5) The learning process is something you can incite, literally incite, like a riot (Auder Lorde)

These quotes quickly made the table discuss which quotes/statements we disliked and liked. It was fun how quickly this became an ideological discussion on what kind of teachers we want to be and what kind of learners we want to shape.

In many ways our discussions where shaped around the courses we teach and the industries for which we are preparing students to go into. For example Design or Architecture tutors are preparing students for a competitive industry where students are vying for careers within these industries with actual jobs. Whereas on a Fine Art course, tutors are preparing students to go on and become artists…these are very different things and require different styles of teaching and learning.

With this in mind, Learning Outcomes and Assessment Criteria have a different level of importance for differing courses. I am unsure how I feel about them. I do not think that I am interested in teaching to LO’s and AC’s but I do believe that grading serves as an incentive for students to work hard, and I believe that students that engage with the course and their work should be rewarded. At the same time, I would want my students to hit these grading matrixes as a consequence of engaging with their work and their inner worlds.

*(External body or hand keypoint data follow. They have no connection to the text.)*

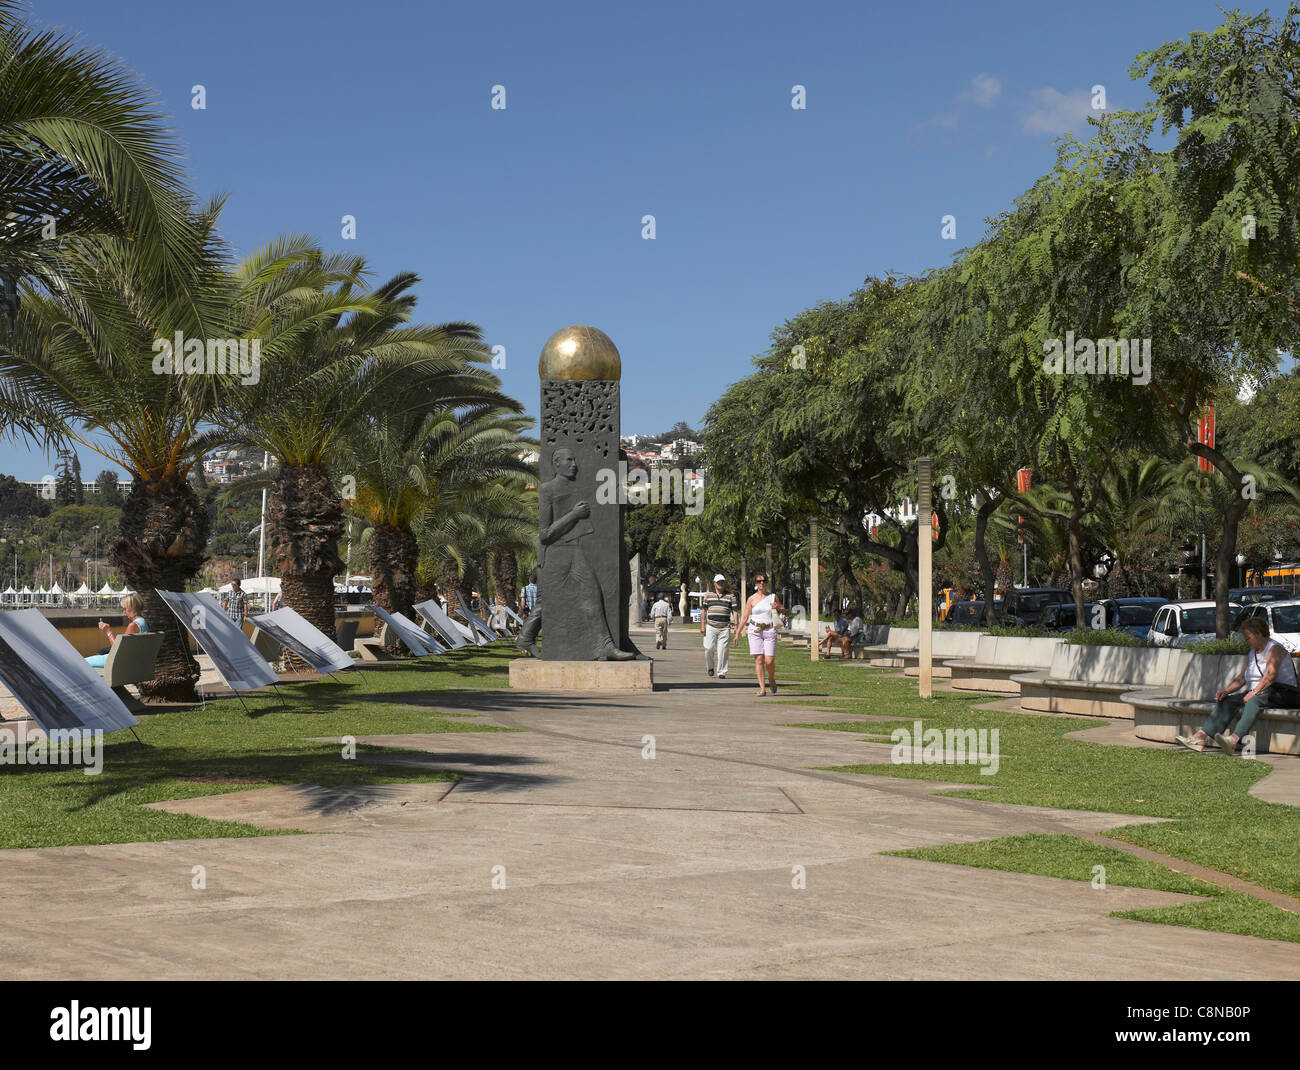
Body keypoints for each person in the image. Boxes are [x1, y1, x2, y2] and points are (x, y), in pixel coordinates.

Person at [1178, 617, 1300, 754]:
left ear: (1258, 633)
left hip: (1285, 694)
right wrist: (1226, 691)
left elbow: (1271, 675)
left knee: (1255, 699)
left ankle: (1233, 740)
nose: (1246, 641)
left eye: (1248, 638)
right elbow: (1241, 678)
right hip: (1262, 692)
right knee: (1228, 701)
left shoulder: (1274, 648)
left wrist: (1254, 692)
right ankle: (1200, 737)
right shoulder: (1252, 652)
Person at [734, 573, 787, 696]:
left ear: (767, 583)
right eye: (759, 581)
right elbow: (745, 617)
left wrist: (778, 606)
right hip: (755, 630)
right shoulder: (751, 599)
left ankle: (772, 679)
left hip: (769, 629)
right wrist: (737, 633)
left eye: (764, 581)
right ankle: (762, 689)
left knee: (769, 661)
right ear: (755, 584)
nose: (761, 583)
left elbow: (784, 610)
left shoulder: (773, 597)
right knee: (759, 660)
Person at [85, 594, 148, 668]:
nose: (124, 611)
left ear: (132, 608)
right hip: (134, 661)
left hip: (119, 662)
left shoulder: (133, 625)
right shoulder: (143, 622)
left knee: (83, 661)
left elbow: (118, 651)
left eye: (125, 608)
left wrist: (108, 631)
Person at [700, 574, 735, 678]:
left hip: (724, 627)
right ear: (714, 583)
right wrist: (702, 625)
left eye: (722, 582)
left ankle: (722, 672)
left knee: (723, 650)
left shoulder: (730, 596)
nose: (721, 584)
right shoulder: (708, 595)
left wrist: (736, 625)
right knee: (708, 648)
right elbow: (704, 610)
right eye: (718, 582)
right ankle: (710, 667)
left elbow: (735, 611)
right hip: (710, 626)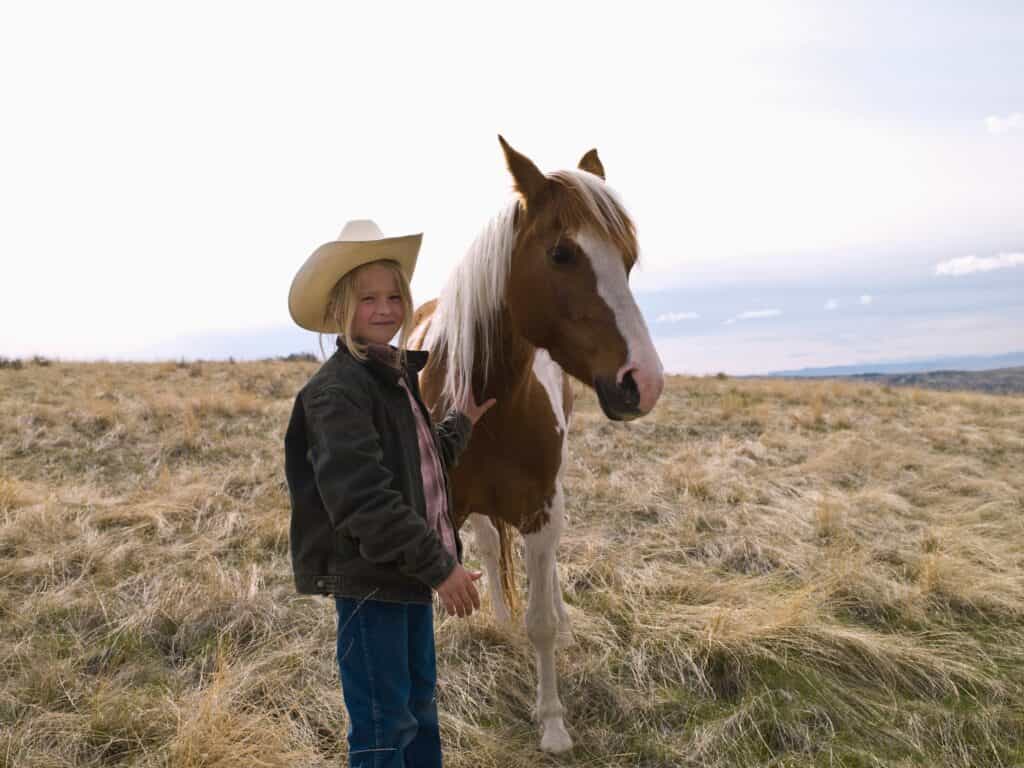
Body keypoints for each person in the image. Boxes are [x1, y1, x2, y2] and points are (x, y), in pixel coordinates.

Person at [283, 219, 496, 767]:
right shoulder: (335, 394)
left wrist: (460, 425)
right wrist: (440, 567)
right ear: (338, 310)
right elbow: (364, 503)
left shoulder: (393, 379)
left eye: (394, 296)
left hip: (406, 579)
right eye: (367, 298)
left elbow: (417, 470)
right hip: (372, 586)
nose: (384, 308)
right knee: (383, 727)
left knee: (418, 712)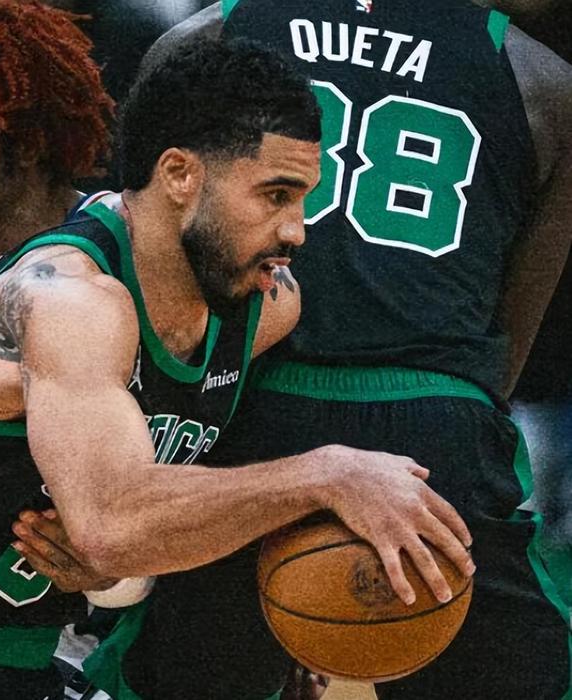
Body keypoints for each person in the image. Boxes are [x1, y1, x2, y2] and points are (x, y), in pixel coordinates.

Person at [0, 10, 474, 700]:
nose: (297, 230)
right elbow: (111, 521)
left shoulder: (266, 305)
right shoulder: (70, 301)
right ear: (180, 174)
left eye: (303, 199)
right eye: (274, 195)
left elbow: (154, 515)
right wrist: (327, 474)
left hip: (20, 655)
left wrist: (129, 570)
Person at [41, 1, 568, 698]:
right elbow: (511, 332)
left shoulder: (205, 33)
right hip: (438, 420)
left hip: (244, 399)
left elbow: (147, 257)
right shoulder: (542, 78)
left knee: (169, 673)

When looking at the grading matrixes, one of the things that stood out for me was that engagement was not a marked criteria on the course. This led to an interesting discussion around how education should not hold back students that are not able to commit to being physically in class. I do however think that engagement in Painting or any other Fine Art course can be perceived through the engagement a student has with the material/s that they are using. When painting, how paint is handle can sign post to the reader, the maker awareness of certain movements and tropes. Perhaps there could be an additional marking grid for material and contextual engagement?

There was also an interesting discussion around how grading could be stemming students experimentation and creativit.

During the work shop, we also discussed how the grading systems does not take into account where a student has started from – we do not mark how much a student has journeyed in their learning, only where the land amongst everyone. It feels as though this does not sit within my ideological framework as a teacher.

This brought into my mind what my teaching goals and ideology are:

To create life long learners

To help students find their own personal language

I would like a new marking/grading system to consider:

The engagement a student has with their own practice

To take into account the journey that a student has been on to arrive where they are.